Аврора задумчиво покачала головой. Конечно, слова Железной Руки были разумны и логичны, но всё же что-то не давало ей покоя. Что-то, связанное с семьёй де Труа, мрачное и тёмное, нависшее, как туча. Неясное ощущение какой-то беды, чего-то неумолимо надвигающегося... Но если она выскажет это перед мужчинами, то выставит себя мнительной, тревожной, шарахающейся от призраков, которых, как известно, не существует. Аврора тряхнула головой и попыталась принять настолько беззаботный вид, насколько это было возможно.

Бертран вскоре с улюлюканьем пустил своего коня вскачь, пугая криком и топотом копыт птиц, вихрем взметнувшихся из-за кустов и с деревьев, Аврора и Леон же поехали шагом, бок о бок. Вороная кобыла бывшего капитана пофыркивала, конь Авроры, гнедой жеребец с белой звёздочкой во лбу, подёргивал ушами. Его звали Цезарь, хотя, на взгляд хозяйки, имя было слишком вычурным для породистого, но не баснословно дорогого и не самого быстрого скакуна.

– Я давно хотел спросить вас... – неловко начал Леон. Аврора, пересилив смущение, подняла на него глаза.

– О чём же? – со всем возможным спокойствием поинтересовалась она, моля Бога, чтобы речь зашла не о его воспоминаниях или сновидениях.

– Железная Рука давно знаком с Маргаритой?

– С Маргаритой? – растерянно переспросила Аврора, от неожиданности не сразу поняв, о ком идёт речь.

– С Гретхен, своей... возлюбленной.

– Ах, Гретхен! Хмм, дайте-ка подумать... Она приехала сюда около двух лет назад и вскоре прослыла прекрасной швеёй. Бертран как-то встретил её, влюбился и очень быстро забрал к себе в замок. Она, бедняжка, рано лишилась родных, да и вообще судьба её не щадила, так что теперь Гретхен по гроб жизни благодарна Бертрану.

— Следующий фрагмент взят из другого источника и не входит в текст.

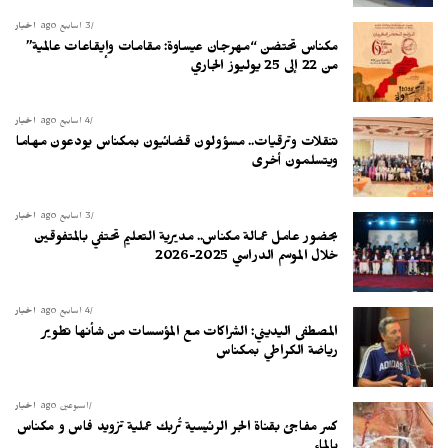
3 أسابيع ago
أخبار
مكناس تحتضن “مهرجان عيساوة: مقامات وإيقاعات عالمية”
من 22 إلى 25 يوليوز الجاري
4 أسابيع ago
أخبار
تنقلات وترقيات.. مسؤولون قضائيون بمكناس يودعون مهاما
ويتسلمون أخرى
3 أسابيع ago
أخبار
بحضور عامل عمالة مكناس.. مديرية التعليم تحتفي بالمتفوقين
خلال الموسم الدراسي 2025-2026
4 أسابيع ago
أخبار
المصطفى اليديني: الشراكات مع المؤسسات من شأنها تطوير
رياضة الكراطي بمكناس
أسبوعين ago
أخبار
كسر مفاجئ بقناة الجر الرئيسية تُربك عملية تزويد فاس و مكناس
بالماء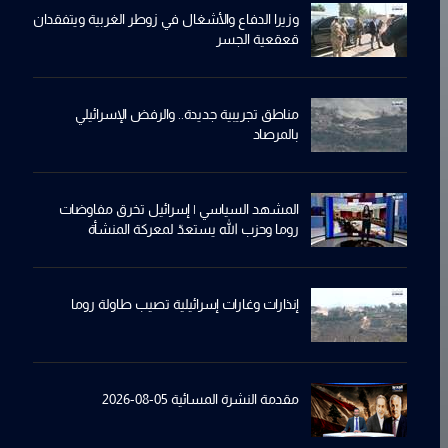
وزيرا الدفاع والأشغال في زوطر الغربية ويتفقدان
قعقعية الجسر
مناطق تجريبية جديدة.. والرفض الإسرائيلي
بالمرصاد
المشهد السياسي | إسرائيل تخرق مفاوضات
روما وحزب الله يستعدّ لمعركة المنشأة
إنذارات وغارات إسرائيلية تصيب طاولة روما
مقدمة النشرة المسائية 05-08-2026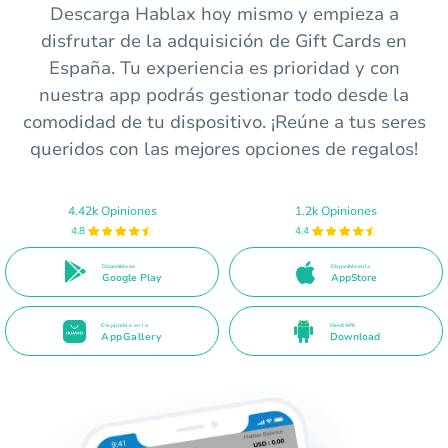
Descarga Hablax hoy mismo y empieza a
disfrutar de la adquisición de Gift Cards en
España. Tu experiencia es prioridad y con
nuestra app podrás gestionar todo desde la
comodidad de tu dispositivo. ¡Reúne a tus seres
queridos con las mejores opciones de regalos!
4.42k Opiniones
1.2k Opiniones
4.8
4.4
Disponible en
Disponible en la
Google Play
AppStore
Disponible en la
Direct APK
AppGallery
Download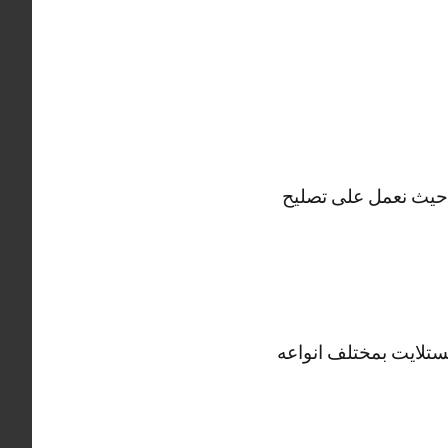
 ستلايت الشامية يعمل في تصليح ستلايت على مدار 24 ساعة حيث نعمل على تصليح
ستلايت بمختلف انواعه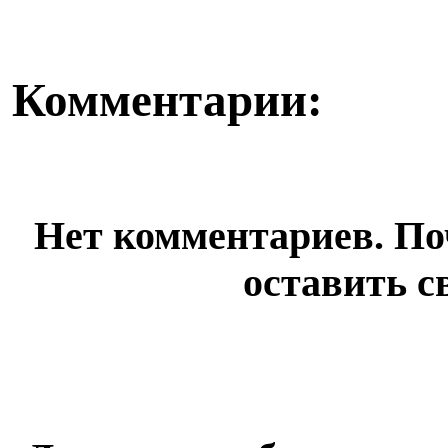
Комментарии:
Нет комментариев. По
оставить с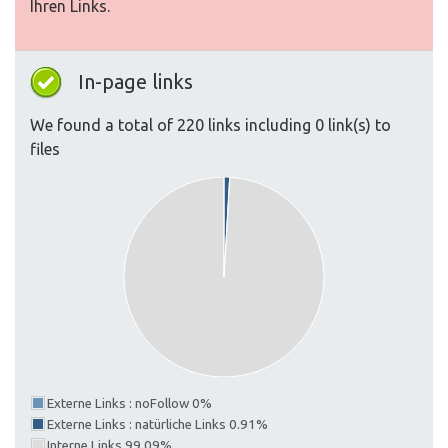
Ihren Links.
In-page links
We found a total of 220 links including 0 link(s) to
files
Externe Links : noFollow 0%
Externe Links : natürliche Links 0.91%
Interne Links 99.09%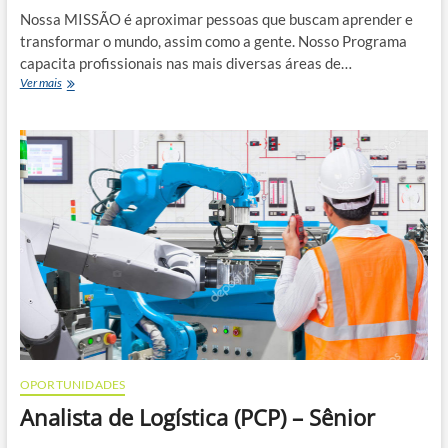
Nossa MISSÃO é aproximar pessoas que buscam aprender e
transformar o mundo, assim como a gente. Nosso Programa
capacita profissionais nas mais diversas áreas de…
JOVENS
Ver mais
TALENTOS
KPMG
OPORTUNIDADES
Analista de Logística (PCP) – Sênior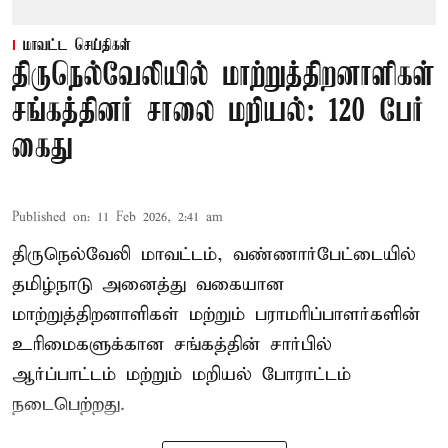
மாவட்ட செய்திகள்
திருநெல்வேலியில் மாற்றுத்திறனாளிகள்
சங்கத்தினர் சாலை மறியல்: 120 பேர்
கைது
Published on
:
11 Feb 2026, 2:41 am
திருநெல்வேலி மாவட்டம், வண்ணார்பேட்டையில்
தமிழ்நாடு அனைத்து வகையான
மாற்றுத்திறனாளிகள் மற்றும் பராமரிப்பாளர்களின்
உரிமைகளுக்கான சங்கத்தின் சார்பில்
ஆர்ப்பாட்டம் மற்றும் மறியல் போராட்டம்
நடைபெற்றது.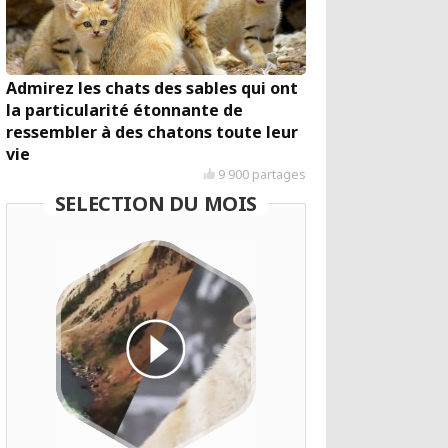
Admirez les chats des sables qui ont
la particularité étonnante de
ressembler à des chatons toute leur
vie
9 900 partages
SELECTION DU MOIS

– Вы-то откуда знаете про её судьбу? – Леон посмотрел на Аврору, и её охватила дрожь от пристального взгляда чуть прищуренных голубых глаз.

– Она сама мне рассказала, – она покосилась на него и после некоторого раздумья проговорила:

– Я расскажу вам кое-что, только поклянитесь, что дальше вас мои слова не пойдут.

– Клянусь своей честью, – без раздумий ответил Леон.

– Около года назад Гретхен потеряла ребёнка. Она была беременна и не доносила, – Аврора постаралась говорить как можно более сдержанно. Поймав подозрительный взгляд Леона, она торопливо добавила:

– Я уверена, что это произошло случайно, Гретхен не пыталась избавиться от ребёнка, выпив какое-нибудь зелье, или ещё как-нибудь... словом, вы поняли. Не станет мать, убившая своё дитя во чреве, так плакать по нему! И я уверена, этот ребёнок был от Железной Руки! Вы можете считать Гретхен падшей женщиной, но она любит Бертрана – или я совсем ничего не понимаю в людях.

– Клянусь, я ничего такого и не думал о Гретхен! – тут же возразил Леон. – Она очень мила и гостеприимна, у неё доброе сердце, но... – он умолк и помрачнел.